The next part does all the trick for us! We have a number of Device Events and we want these to create a CSV file and Upload to an Azure Blob. There is an action called Initialize Variable which allows us to create different types of variables, among them is the array variable. Pretty cool right ? Nice and neat the Results output is declared as the variable “myArray”, or whatever name, so we can work with it into the next steps.

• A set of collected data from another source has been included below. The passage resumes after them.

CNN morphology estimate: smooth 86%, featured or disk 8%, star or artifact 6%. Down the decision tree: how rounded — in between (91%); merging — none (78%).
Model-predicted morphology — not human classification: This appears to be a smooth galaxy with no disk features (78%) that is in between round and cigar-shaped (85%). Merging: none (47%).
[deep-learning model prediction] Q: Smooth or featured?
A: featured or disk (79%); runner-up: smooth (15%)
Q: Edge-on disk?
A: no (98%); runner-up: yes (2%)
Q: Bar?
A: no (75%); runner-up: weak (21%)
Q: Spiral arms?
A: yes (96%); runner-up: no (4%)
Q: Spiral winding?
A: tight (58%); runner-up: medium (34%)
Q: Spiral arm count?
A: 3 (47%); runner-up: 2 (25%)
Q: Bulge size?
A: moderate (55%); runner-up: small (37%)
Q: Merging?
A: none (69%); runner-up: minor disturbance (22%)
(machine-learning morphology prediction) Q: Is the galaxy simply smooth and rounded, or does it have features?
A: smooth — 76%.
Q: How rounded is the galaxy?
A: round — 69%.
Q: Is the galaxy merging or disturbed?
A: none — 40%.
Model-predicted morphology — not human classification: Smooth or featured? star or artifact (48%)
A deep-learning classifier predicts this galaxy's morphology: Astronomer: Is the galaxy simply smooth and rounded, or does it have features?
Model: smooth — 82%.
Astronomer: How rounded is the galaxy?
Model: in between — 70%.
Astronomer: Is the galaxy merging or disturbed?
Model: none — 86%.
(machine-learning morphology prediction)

We have our array ready, the only thing now is to create our CSV. The Data Operation “Create CSV table” is here for us! Select the array we declared earlier as the input, and customize the Columns. It is a little tricky to make it work so the trick is to write as an expression the data. So for the Name header we add into the value a custom expressin item()?['DeviceName'] , for the Type item()?['ActionType'] and we need one more detail, which file is affected so item()?['FileName']. Ok lets add another one, that shows which process initiated the Action. This step will look like this:

Add the desired Data Fileds via the Expression inputs, to avoid misbehavior and chnage by the Logic App

Now we have delcared our Outputs and these exist in our CSV table. So let’s put the table into our Blob Storage.The “Update Blob (V2)” step authenticates with Managed Identity, so we must create for our Logic App a System Managed Identity wth the Storage Blob Data Owner Role assignment. The new connection asks for the Storage Account name or Endpoint ( Detailed explanations HERE, is a must for you to understand which one needs what). We add the connection, set the Content to “Output” from the previous step ( remember to select Output from the Dynamic Content search bar), and add the content-type as application/octet-stream since we are dealing with CSV files. Alright i know what are you thinking about…What if the Blob is not there ? Our action Updates the Blob it does not create anything! Well, a Logic App should apply logic right ? yes! We will create a next step which Creates the Blob , only if the previous one fails! That’s right! On the dotted selection of each step we can see the “Configure Run After” option. This simple command allows us to select when the step will run based on the success, failure, expiration or skipped outcome of the previous step. So, we will add a new step with the “Create Blob V2” task , and select to Run after the previous step has failed!

Notice the Output is collected via the Dynamic Expression search bar
Select Run After : has Failed for the previous step

And the Final Designer view :

Notice the last Step has a visual indication that the Configure Run After option is activated

And now we have our Files Uploaded to Azure Blob Storage , files that contain critical info as they are constructed from Defender for Endpoint Advanced Hunting Queries. Since Logic Apps now supports Data Lake Storage V2, we will explore in another workshop the beauty of Data Analytics with the help of Azure Data Factory, and Azure Synapse Analytics. We may also have a peek on the final stage of Data Ingestion and Analysis with PowerBI Reports and Dashboards! Remember this example is a basic “blueprint”. It’s purpose is to present and explore the various Deployment methods with Azure DevOps, the Integration of different Microsoft services through Applications and Connectors, and to give a taste of the vast amount of Scenarios and Deployments that can make our digital assets safer, making the better use of the enormous possibilities that come with Cloud , Software and Platform as a Service offerings.